David Muffett OBE was riding down villains in Nigeria even before they discovered internet fraud. Sadly, he has declined his last dinner invitation. Long before I visited Biafra, the imposing Administrator of Her Majesty's Overseas Civil Service looked into the Kano Native Authority with such vigor that Emir Sir Muhammadu Sanussi, abdicated, and "Aka yi masa mafed"--' they did him a Muffett' became a Hausa byword for "Justice caught up with him."

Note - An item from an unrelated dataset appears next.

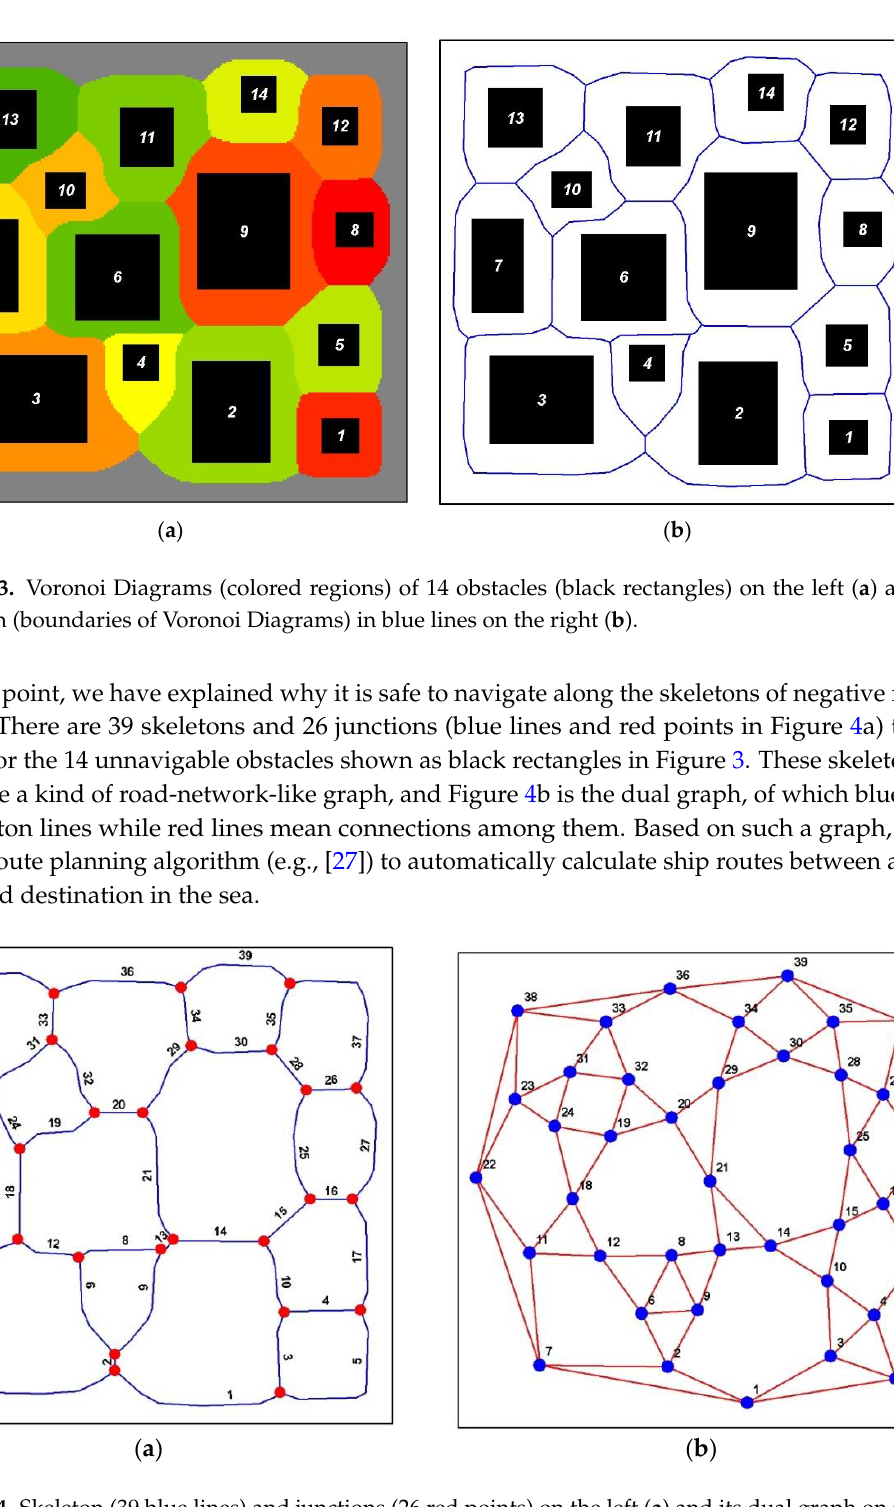
Figure 4. Skeleton (39 blue lines) and junctions (26 red points) on the left ( a ) and its dual graph on the right ( b ): blue points means 39 skeleton lines and 78 red lines means the connections. right ( b ): blue points means 39 skeleton lines and 78 red lines means the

The Falstaffean magistrate dined out on a Mandevillean tale of collaring the Tigwe of Vwuip , a sahel highlands chieftain with decidedly novel views on the relationship of death and taxes. Muffett, though a great respecter of local customs, did so because the Tigwe, impressed by a district tax collector's miraculous ability to squeeze shillings from indigent indigenes, ate him in an effort to assimilate his fiscal acumen
The problem was less the loss of the tax collector than UN officials about to arrive. Muffett maintained he " wasn't about to have one of them eaten. I considered that it would be a highly retrogressive step." So he locked up the Tigwe "until the delegation had departed beyond the reach of his culinary aspirations."
In 1958, at the Nigerian constitutional conference in London, he seconded his friend al-Hadji Sir Ahmadu Bello, the Sardauna of Sokoto, whose murder in 1966 unleashed the anti-Ibo atrocities that lead to Biafran secession. It was in Owerri in 1968 that I first heard of Muffett's efforts to end the civil war. He also preceded me as an Associate of Harvard's Center for International Affairs, lecturing on the evils of Apartheid and working on his account of post-colonial Nigeria's dictatorial woes Let Truth Be Told. Full of years and honors, he passed away in England on 30 September.